→ **Work required**:
Scan the entries for the word "https". Every line that has it should be copied.

Saved entries
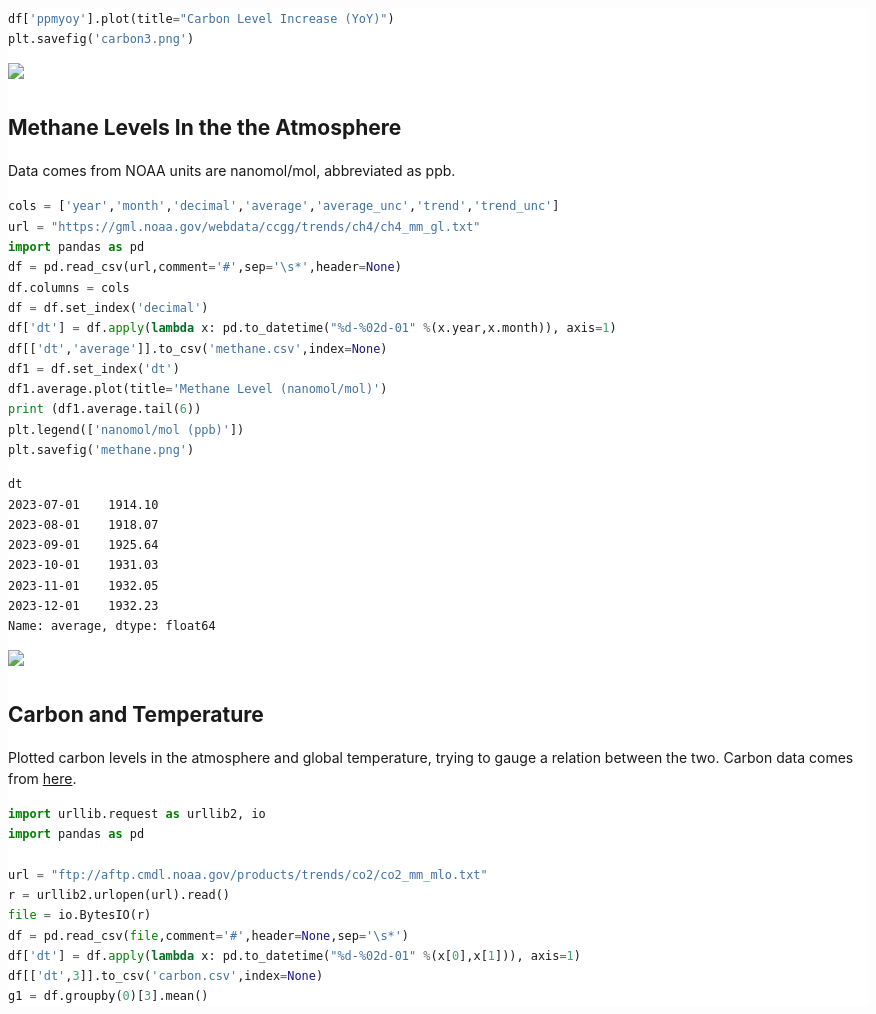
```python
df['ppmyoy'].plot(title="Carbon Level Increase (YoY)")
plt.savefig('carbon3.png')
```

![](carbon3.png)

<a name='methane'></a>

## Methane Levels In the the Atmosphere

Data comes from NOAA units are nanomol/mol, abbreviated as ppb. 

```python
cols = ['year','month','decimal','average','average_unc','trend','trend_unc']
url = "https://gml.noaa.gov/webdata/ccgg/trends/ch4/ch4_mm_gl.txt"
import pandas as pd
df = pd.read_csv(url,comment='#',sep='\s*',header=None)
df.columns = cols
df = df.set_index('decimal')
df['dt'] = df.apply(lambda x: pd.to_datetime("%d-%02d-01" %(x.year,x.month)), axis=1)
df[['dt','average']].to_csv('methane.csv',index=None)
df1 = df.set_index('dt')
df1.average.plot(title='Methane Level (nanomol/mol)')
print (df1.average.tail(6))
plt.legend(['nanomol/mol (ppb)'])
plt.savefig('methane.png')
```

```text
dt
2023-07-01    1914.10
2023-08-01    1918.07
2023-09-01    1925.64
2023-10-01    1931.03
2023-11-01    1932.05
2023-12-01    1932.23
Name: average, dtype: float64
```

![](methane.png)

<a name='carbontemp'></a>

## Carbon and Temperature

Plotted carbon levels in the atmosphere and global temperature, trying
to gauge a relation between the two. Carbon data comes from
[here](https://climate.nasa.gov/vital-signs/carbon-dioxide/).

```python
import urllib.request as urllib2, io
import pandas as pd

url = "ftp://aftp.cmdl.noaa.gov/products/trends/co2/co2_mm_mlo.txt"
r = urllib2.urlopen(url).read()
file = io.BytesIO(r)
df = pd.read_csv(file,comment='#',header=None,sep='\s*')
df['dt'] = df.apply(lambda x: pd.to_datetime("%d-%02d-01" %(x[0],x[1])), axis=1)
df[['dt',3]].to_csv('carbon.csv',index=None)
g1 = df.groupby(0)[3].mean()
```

--

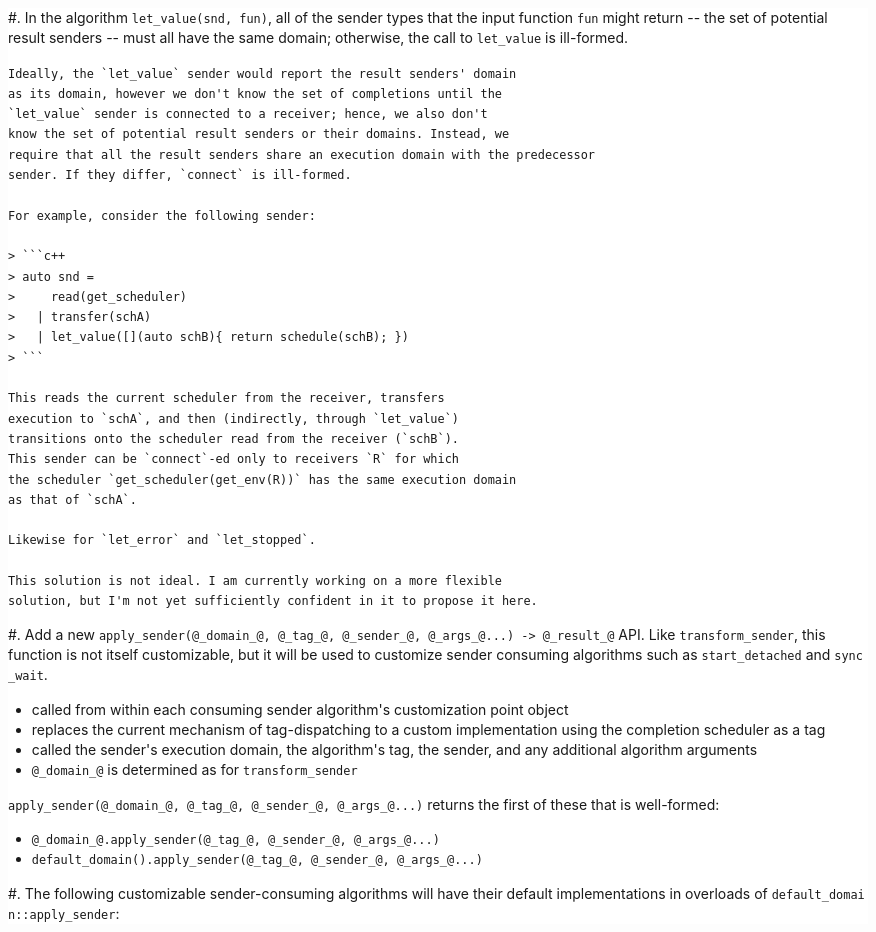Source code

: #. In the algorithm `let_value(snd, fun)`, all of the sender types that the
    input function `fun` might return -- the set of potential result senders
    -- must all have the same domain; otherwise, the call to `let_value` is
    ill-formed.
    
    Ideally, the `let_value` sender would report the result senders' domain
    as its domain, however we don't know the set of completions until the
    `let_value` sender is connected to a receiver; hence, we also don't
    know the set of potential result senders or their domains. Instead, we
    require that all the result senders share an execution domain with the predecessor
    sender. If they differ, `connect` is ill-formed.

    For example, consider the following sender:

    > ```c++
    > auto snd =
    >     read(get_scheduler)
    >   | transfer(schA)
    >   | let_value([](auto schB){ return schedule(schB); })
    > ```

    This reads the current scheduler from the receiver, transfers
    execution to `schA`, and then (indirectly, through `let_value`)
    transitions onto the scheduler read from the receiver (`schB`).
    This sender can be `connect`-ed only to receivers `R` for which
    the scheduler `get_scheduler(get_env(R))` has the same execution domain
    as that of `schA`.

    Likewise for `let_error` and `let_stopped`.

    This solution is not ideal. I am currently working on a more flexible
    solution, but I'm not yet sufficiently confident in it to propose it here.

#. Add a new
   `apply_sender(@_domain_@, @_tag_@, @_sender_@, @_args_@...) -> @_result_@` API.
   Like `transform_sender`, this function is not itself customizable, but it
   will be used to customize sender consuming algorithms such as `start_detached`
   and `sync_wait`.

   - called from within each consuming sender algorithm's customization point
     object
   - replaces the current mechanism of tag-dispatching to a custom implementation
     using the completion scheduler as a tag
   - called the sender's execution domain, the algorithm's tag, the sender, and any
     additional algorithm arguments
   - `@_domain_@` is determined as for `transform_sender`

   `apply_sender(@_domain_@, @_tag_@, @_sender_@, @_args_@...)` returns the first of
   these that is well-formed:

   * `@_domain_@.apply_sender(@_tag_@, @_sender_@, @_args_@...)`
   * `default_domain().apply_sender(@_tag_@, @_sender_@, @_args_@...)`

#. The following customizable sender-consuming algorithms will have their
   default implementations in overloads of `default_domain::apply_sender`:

→ **Answer to this exercise**:
url = "https://gml.noaa.gov/webdata/ccgg/trends/ch4/ch4_mm_gl.txt"
[here](https://climate.nasa.gov/vital-signs/carbon-dioxide/).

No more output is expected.